Nearly 150 amendments to New York’s Packaging Reduction and Recycling Infrastructure Act landed this week, narrowing the gap between the bill and packaging EPR frameworks already operating in other states.
State Sen. Pete Harckham and Assemblymember Deborah Glick are backing the changes, which follow stakeholder engagement and research into EPR best practices across the country. Input came from industry, municipalities, recyclers, materials manufacturers and advocacy groups.
“Through a long and engaged dialogue with stakeholders, we have forged a middle ground with these amendments to our bill,” Harckham said, adding that the legislators are now focused on securing the legislative and executive approvals needed to advance the measure.
The amended bill, SS1464A / A1749A, draws on definitions and policy frameworks from Minnesota and California, extends implementation and compliance timelines and updates post-consumer recycled content requirements to allow greater flexibility while maintaining domestic labor and industry standards.
Five substances have been removed from the toxics provisions, and the Toxic Packaging Task Force has been eliminated. The amendments also scrap the Inspector General role, consolidating enforcement authority within the Department of Environmental Conservation and the Attorney General’s Office.
Regional material mandates are out. In their place, the bill adopts Minnesota’s “responsible end markets” framework, which Harckham and Glick say gives producers clearer statewide compliance pathways.
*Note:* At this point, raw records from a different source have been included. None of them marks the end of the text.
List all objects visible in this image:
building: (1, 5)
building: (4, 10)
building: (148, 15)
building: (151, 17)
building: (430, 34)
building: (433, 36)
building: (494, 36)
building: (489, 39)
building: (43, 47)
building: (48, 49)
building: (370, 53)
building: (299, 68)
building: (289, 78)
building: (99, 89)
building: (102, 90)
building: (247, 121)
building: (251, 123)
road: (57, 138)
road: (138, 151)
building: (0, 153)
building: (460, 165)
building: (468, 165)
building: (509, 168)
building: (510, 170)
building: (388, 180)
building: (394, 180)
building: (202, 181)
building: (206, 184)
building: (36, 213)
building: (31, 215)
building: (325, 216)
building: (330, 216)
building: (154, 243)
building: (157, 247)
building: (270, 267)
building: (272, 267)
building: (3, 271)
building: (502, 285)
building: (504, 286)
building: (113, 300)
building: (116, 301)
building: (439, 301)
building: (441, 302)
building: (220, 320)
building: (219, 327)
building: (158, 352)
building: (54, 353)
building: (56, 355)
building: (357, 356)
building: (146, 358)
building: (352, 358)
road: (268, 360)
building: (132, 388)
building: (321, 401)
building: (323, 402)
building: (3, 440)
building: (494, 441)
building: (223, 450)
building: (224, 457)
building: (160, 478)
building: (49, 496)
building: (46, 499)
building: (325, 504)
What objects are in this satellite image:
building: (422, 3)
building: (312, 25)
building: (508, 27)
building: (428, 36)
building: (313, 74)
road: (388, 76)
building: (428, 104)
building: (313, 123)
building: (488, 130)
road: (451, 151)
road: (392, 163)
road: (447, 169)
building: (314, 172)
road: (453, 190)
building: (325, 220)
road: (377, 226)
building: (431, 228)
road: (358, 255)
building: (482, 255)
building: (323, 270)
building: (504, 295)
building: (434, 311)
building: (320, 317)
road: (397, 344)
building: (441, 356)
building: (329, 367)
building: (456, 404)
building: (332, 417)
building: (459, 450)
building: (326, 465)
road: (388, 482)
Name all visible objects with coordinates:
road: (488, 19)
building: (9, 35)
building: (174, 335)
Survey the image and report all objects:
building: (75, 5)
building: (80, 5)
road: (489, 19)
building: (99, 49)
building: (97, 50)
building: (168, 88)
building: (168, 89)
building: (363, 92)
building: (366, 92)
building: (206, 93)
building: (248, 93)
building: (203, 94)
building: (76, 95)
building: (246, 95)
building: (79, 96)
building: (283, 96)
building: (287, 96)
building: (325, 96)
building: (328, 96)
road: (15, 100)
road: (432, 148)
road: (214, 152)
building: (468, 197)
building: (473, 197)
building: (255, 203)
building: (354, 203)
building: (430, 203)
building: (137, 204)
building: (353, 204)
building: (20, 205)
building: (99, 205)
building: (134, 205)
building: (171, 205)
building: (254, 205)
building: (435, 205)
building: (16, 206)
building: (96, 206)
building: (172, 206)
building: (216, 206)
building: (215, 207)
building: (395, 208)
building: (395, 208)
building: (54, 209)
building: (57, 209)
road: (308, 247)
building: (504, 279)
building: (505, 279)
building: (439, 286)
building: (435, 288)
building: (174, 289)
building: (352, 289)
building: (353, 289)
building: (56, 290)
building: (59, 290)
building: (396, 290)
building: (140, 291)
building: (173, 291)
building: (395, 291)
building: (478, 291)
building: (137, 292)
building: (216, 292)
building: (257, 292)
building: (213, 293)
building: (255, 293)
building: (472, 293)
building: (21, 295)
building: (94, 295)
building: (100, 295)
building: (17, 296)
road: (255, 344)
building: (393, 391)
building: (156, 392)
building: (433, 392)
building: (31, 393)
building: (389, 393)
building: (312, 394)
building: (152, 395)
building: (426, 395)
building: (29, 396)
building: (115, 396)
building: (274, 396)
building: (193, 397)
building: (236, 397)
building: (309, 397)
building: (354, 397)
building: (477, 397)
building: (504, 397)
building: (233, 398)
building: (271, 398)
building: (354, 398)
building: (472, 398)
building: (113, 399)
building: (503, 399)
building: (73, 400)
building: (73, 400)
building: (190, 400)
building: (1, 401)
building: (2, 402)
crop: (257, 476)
Waiver durations have been extended from one year to five.
The scope of the bill’s obligations remains intact. Producers with more than $5 million in annual net revenue and responsible for more than two tons of annual packaging waste would be required to reduce packaging 10% within three years and 30% within 12 years.
“They maintain strong protections, reduce the burden on local governments and provide the consistency with other states needed to allow industry to comply,” Glick said.
The underlying urgency, she noted, hasn’t shifted. Nearly all remaining in-state landfill capacity is expected to be exhausted within 15 years, leaving municipalities to absorb rising costs for collection, sorting and processing as waste export and incineration remain the default alternatives.
“The Packaging Reduction and Recycling Infrastructure Act is a real solution that must be passed this year,” Glick said.